Updated standard reference Genome-in-a-Bottle (GIAB) samples HG001-HG007
Last update: February 04, 2024
Description:
Germline variant calling plays a crucial role in unlocking the mysteries encoded within our DNA and helps us understand the unique genetic variations passed down from generation to generation.
Analysis of the files in this folder will reproduce the figures presented in our germline WGS application note showing utility of the UG 100 for germline variant calling.
Methods:
The seven standard GIAB reference samples HG001-HG007 were sequenced on a UG 100™ sequencer with a read-length of ~290bp. HG001-HG004 were each assigned to one barcode. HG005, HG006, and HG007 were each sequenced across two replicates, each with a distinct barcode. The data were base-called with base-calling pipeline version APL5.1, quality filtered by read quality (rq≤1) and randomly down-sampled to ~40X (post de-duplication) from an original coverage of ~47X.

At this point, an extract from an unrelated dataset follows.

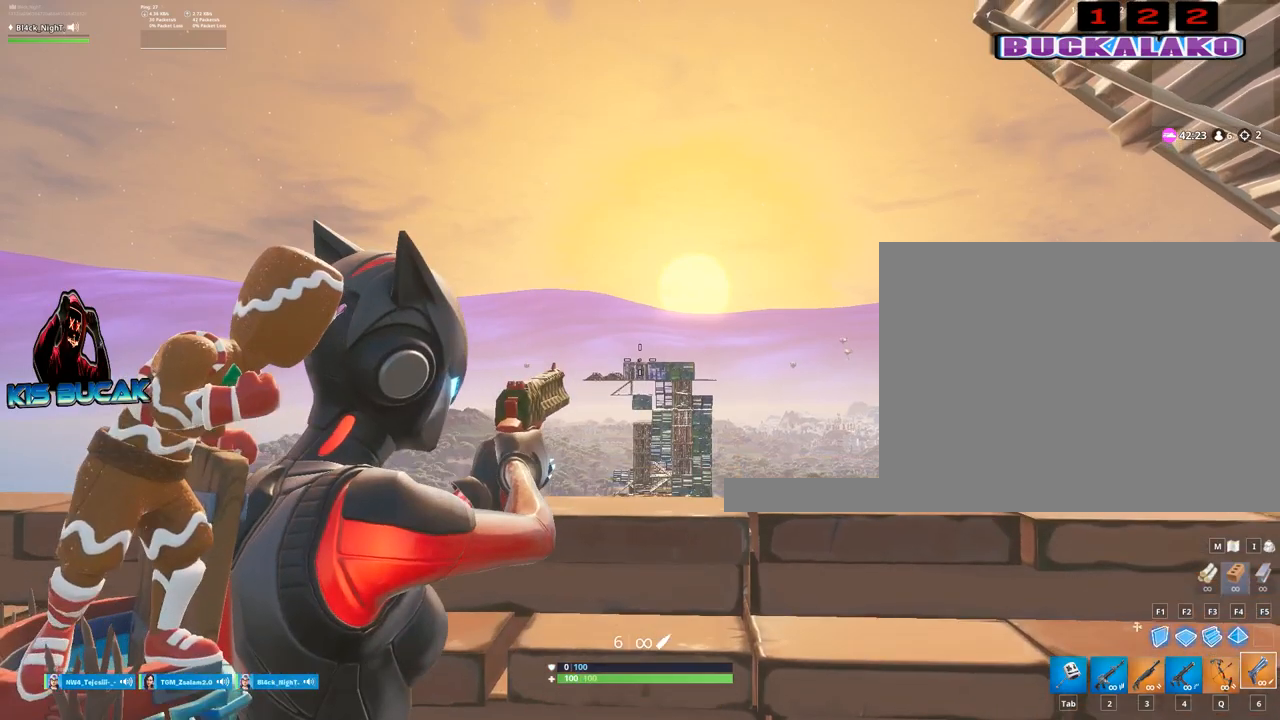
{"keys": [], "mouse": ["right"], "mouse_move": "still", "events": [[150, "mouse_left", "down"], [250, "mouse_left", "up"], [300, "v", "down"], [384, "v", "up"]]}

Variant calling analysis is done using a UG-adapted version of DeepVariant as described in the whitepaper “Adapting Google DeepVariant to Ultima Genomics Reads for Improved Variant Calling.”
Included data files:
The GIAB aligned data (CRAM) is available for download from AWS as shown below:
SAMPLE-BC |
---|
NA12878-Z0025 |
NA24143-Z0113 |
NA24149-Z0008 |
NA24385-Z0027 |
NA24631-Z0114 |
NA24631-Z0115 |
NA24694-Z0016 |
NA24694-Z0024 |
NA24695-Z0005 |
NA24695-Z0116 |
- Cram files for the 10 GIAB files in s3://ultimagen-feb-2024-giab/Crams/
- GIAB DeepVariant variant calls (VCF) for the 10 samples: s3://ultimagen-feb-2024-giab/DeepVariant_vcfs/
- Cn.mops CNV calls in bed files for the 10 samples: s3://ultimagen-feb-2024-giab/cn.mops_beds/
- In s3://ultimagen-feb-2024-giab/UG-High-Confidence-Regions/
- Full UG-LCR exclusion file (BED) - [ug_lcr.bed]

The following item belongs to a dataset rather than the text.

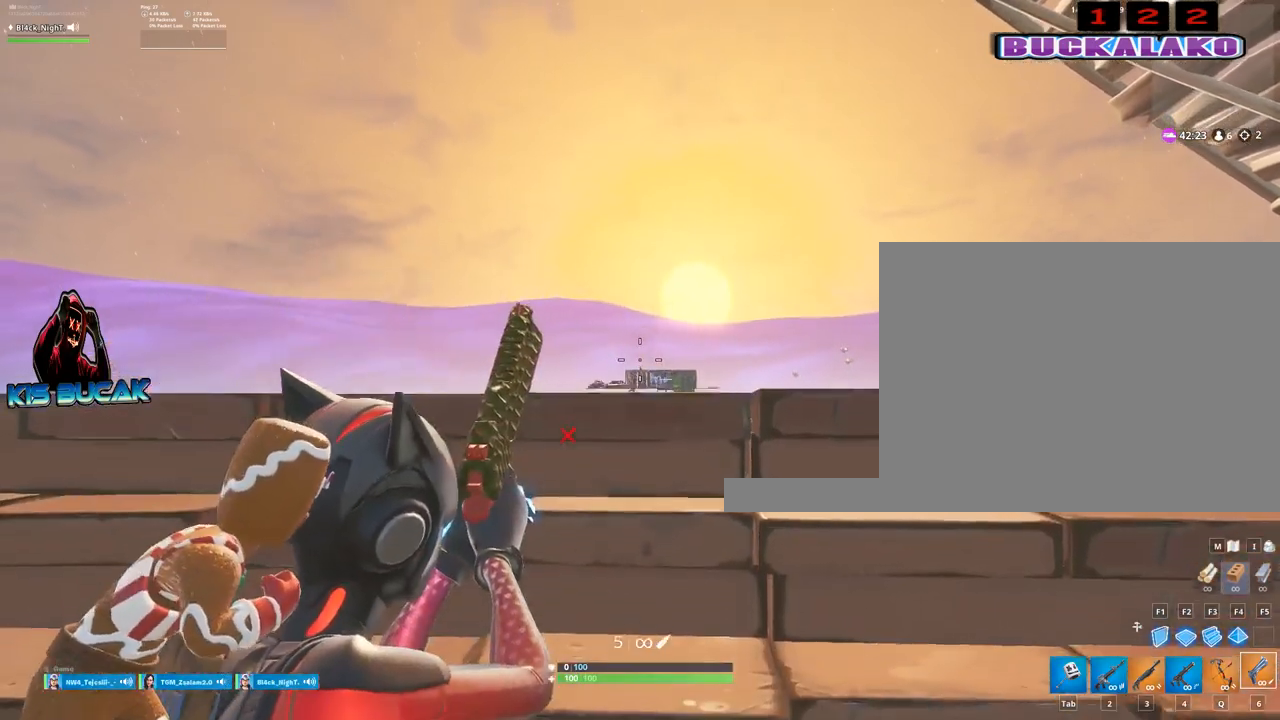
{"keys": [], "mouse": ["right"], "mouse_move": "still", "events": []}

- As well as its definition in ug_hcr.md
- UG-HCR file (BED) - [ug_hcr.bed] – complementary to the ug_lcr.bed
- The basic QC sequencing statistics of this dataset are in s3://ultimagen-feb-2024-giab/GIAB_WGS.QC_stats.tsv
- The results of the variant calling evaluations on ug_hcr are summarized in s3://ultimagen-feb-2024-giab/VC_stats.tsv
CRAM and VCF download instructions:
The 10 files GIAB (HG001-HG007) dataset is available on a S3 bucket on AWS (total size: 420.6 GB).
You can download the full dataset using the AWS CLI:
$ mkdir ultima-GIAB-Feb-2024
$ cd ultima-GIAB-Oct-2023
$ aws s3 cp s3://ultimagen-feb-2024-giab/ . --recursive --no-sign-request
The CRAM reference can be downloaded here.

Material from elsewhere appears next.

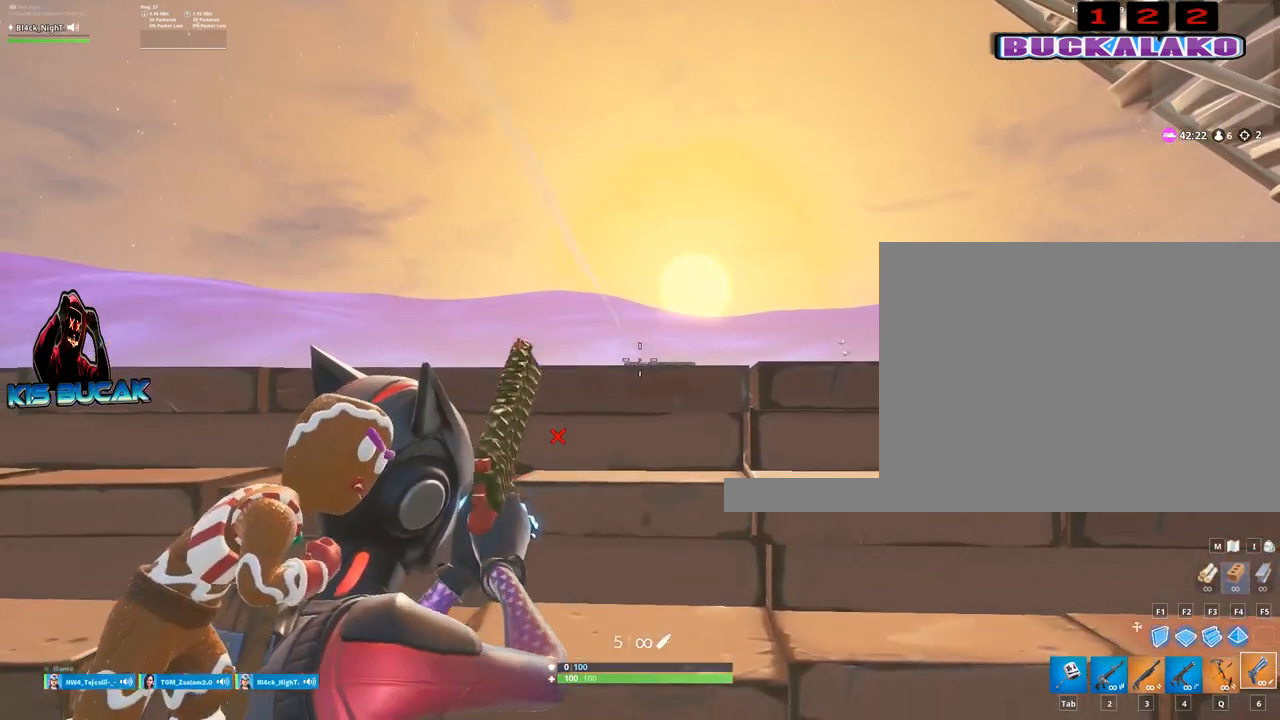
{"keys": [], "mouse": ["right"], "mouse_move": "still", "events": []}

VCF only download instructions:
You can download just the VCF files for this dataset using the AWS CLI:
$ mkdir ultima-GIAB-Feb-2024-vcf-only
$ cd ultima-GIAB-Feb-2024-vcf-only
$ aws s3 cp s3://ultimagen-feb-2024-giab/DeepVariant_vcfs/ . --recursive --no-sign-request
How to reproduce these results:
The GitHub repository https://github.com/Ultimagen/healthomics-workflows contains our WDL-format pipelines for calling short and copy-number variants in the WDL format and instructions for running them in AWS HealthOmics service.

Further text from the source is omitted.